▶ [Page extract]:
American nuclear technology company

Oklo Inc. is a publicly traded American nuclear power company based in Santa Clara, California. The company develops a small modular nuclear reactor, the Aurora Powerhouse, and intends to sell both electricity and radioisotopes produced by their Aurora reactors. The company's name is derived from Oklo, a region in the country of Gabon, Africa, where self-sustaining nuclear fission reactions occurred approximately 1.7 billion years ago.

Founded in 2013 by Jacob and Caroline DeWitte, Oklo Inc. focuses on fast-fission power plants. OpenAI co-founder Sam Altman served as Chairman of the Board of Directors, but stepped down in April 2025 to "avoid a conflict of interest ahead of talks between his company and the nuclear start-up on an energy supply agreement."

== Aurora Powerhouse ==

The Aurora Powerhouse is a 75 MW_{e} small modular reactor designed by Oklo. It is a compact sodium-cooled fast reactor, modeled after Experimental Breeder Reactor II (EBR-II), and uses metallic HALEU fuel. The Aurora Powerhouse is intended for off-grid applications, including data centers, remote communities, industrial sites, and military bases. Oklo's business model is aimed at developing, building, and operating nuclear power plants to sell power to customers, with the Aurora Powerhouse being its flagship product.

Around 20 fast reactors have been tested since the 1950s. As a liquid metal-cooled fast reactor, the Aurora Powerhouse will offer several advantages over light-water reactors regarding its operation and safety. The Aurora reactor features strongly negative reactivity feedback coefficients that arise from the system's physics. These inherent feedback mechanisms will reduce reactor power in response to temperature excursions without requiring any operator intervention or active safety systems. This was demonstrated in the Shutdown Heat Removal Test series at the EBR-II, a sodium fast reactor operated between 1964 and 1994 that inspired much of the design of the Aurora powerhouse.

▶ [Requirement 1]: State whether each statement agrees with the passage on Oklo, answering yes or no and quoting the words of the passage that decide it: (a) The Aurora Powerhouse uses metallic HALEU fuel. (b) Oklo Inc. was founded in 2015. (c) EBR-II operated between 1964 and 1994.
▶ [Requirement 2]: Return the portion of the passage on Oklo from "The Aurora Powerhouse is a" up to and including "its flagship product.", copied without any change.
The listing that follows comes from a separate source.

▶ [Extracted material]:
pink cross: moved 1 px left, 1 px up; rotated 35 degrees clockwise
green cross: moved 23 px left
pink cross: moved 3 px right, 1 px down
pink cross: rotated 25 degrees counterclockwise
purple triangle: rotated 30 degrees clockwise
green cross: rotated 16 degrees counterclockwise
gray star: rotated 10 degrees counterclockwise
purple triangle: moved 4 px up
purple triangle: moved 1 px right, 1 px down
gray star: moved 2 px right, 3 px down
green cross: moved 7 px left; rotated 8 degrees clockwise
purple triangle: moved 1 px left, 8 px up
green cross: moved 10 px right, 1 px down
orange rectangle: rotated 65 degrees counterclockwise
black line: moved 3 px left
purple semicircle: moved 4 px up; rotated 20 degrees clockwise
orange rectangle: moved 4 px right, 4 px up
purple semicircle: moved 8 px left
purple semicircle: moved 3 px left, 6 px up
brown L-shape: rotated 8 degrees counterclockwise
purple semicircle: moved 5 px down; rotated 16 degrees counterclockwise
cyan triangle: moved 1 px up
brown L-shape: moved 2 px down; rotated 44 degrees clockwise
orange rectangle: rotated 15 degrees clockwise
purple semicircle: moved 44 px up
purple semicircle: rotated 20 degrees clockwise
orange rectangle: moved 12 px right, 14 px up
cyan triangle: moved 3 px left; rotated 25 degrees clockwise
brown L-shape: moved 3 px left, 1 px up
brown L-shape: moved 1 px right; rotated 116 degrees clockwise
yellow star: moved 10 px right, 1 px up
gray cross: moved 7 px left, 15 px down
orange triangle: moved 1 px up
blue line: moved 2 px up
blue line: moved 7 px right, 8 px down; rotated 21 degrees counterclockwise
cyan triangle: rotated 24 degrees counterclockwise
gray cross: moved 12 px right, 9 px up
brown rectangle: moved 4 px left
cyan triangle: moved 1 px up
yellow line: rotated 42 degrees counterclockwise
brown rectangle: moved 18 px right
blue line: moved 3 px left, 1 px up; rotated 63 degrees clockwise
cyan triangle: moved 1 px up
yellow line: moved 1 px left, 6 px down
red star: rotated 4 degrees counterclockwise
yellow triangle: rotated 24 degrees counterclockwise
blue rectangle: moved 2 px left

▶ [Response 1]:
(a) Yes: "uses metallic HALEU fuel"
(b) No: "Founded in 2013 by Jacob and Caroline DeWitte"
(c) Yes: "a sodium fast reactor operated between 1964 and 1994"

▶ [Response 2]:
The Aurora Powerhouse is a 75 MW_{e} small modular reactor designed by Oklo. It is a compact sodium-cooled fast reactor, modeled after Experimental Breeder Reactor II (EBR-II), and uses metallic HALEU fuel. The Aurora Powerhouse is intended for off-grid applications, including data centers, remote communities, industrial sites, and military bases. Oklo's business model is aimed at developing, building, and operating nuclear power plants to sell power to customers, with the Aurora Powerhouse being its flagship product.